▶ TASK ITEM
For every entry that follows, return the words exactly and omit any picture.

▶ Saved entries
*** Block opens ***
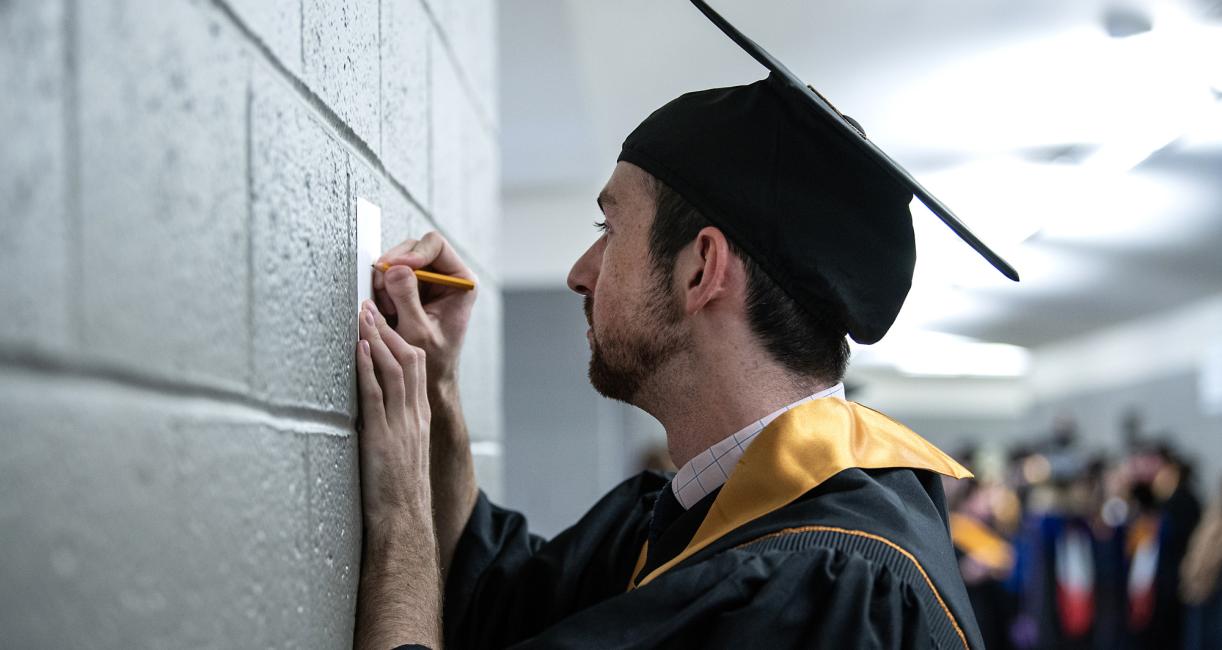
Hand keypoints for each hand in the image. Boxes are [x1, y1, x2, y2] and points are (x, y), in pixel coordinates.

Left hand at [355, 300, 431, 529]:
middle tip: (372, 306)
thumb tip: (369, 416)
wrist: (403, 523)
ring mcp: (400, 425)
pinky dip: (366, 366)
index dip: (401, 342)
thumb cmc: (397, 497)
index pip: (417, 370)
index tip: (385, 321)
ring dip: (377, 338)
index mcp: (419, 420)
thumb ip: (390, 431)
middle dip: (390, 330)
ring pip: (395, 370)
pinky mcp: (381, 436)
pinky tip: (357, 347)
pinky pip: (375, 393)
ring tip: (362, 315)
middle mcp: (414, 417)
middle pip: (410, 361)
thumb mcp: (399, 456)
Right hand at [373, 231, 476, 389]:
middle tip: (384, 291)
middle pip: (414, 248)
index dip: (414, 252)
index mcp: (462, 282)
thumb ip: (407, 299)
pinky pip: (390, 275)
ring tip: (389, 308)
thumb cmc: (433, 360)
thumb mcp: (418, 331)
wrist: (430, 377)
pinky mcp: (411, 288)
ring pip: (398, 261)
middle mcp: (446, 276)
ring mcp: (428, 281)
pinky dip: (383, 289)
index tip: (396, 268)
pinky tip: (388, 309)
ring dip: (386, 281)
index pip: (436, 245)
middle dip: (394, 268)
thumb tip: (395, 268)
*** Block closes ***
▶ SOLUTION FOR THIS TASK
Hand keypoints for each hand in the image. Boxes are [x1, y1, x2, y2] and points are (x, y), in pixel coordinates.

Left hand at [355, 300, 431, 529]:
middle tip: (372, 306)
thumb tip: (369, 416)
wrist: (403, 523)
ring mcp: (400, 425)
pinky dip: (366, 366)
index dip: (401, 342)
thumb cmc: (397, 497)
index pip: (417, 370)
index tip: (385, 321)
ring dip: (377, 338)
index mcp: (419, 420)
thumb ip: (390, 431)
middle dip: (390, 330)
ring pip: (395, 370)
pinky mcp: (381, 436)
pinky tip: (357, 347)
pinky pip: (375, 393)
ring tip: (362, 315)
middle mcp: (414, 417)
middle pip: (410, 361)
thumb mcp: (399, 456)
Right hand at [373, 231, 476, 389]:
middle tip: (384, 291)
middle pip: (414, 248)
index dip: (414, 252)
index mcp: (462, 282)
thumb ip: (407, 299)
pinky pip: (390, 275)
ring tip: (389, 308)
thumb cmc: (433, 360)
thumb mcp: (418, 331)
wrist: (430, 377)
pinky mcp: (411, 288)
ring pip: (398, 261)
middle mcp: (446, 276)
ring mcp: (428, 281)
pinky dip: (383, 289)
index tip: (396, 268)
pinky tip: (388, 309)
ring dip: (386, 281)
index pip: (436, 245)
middle dip: (394, 268)
thumb tip: (395, 268)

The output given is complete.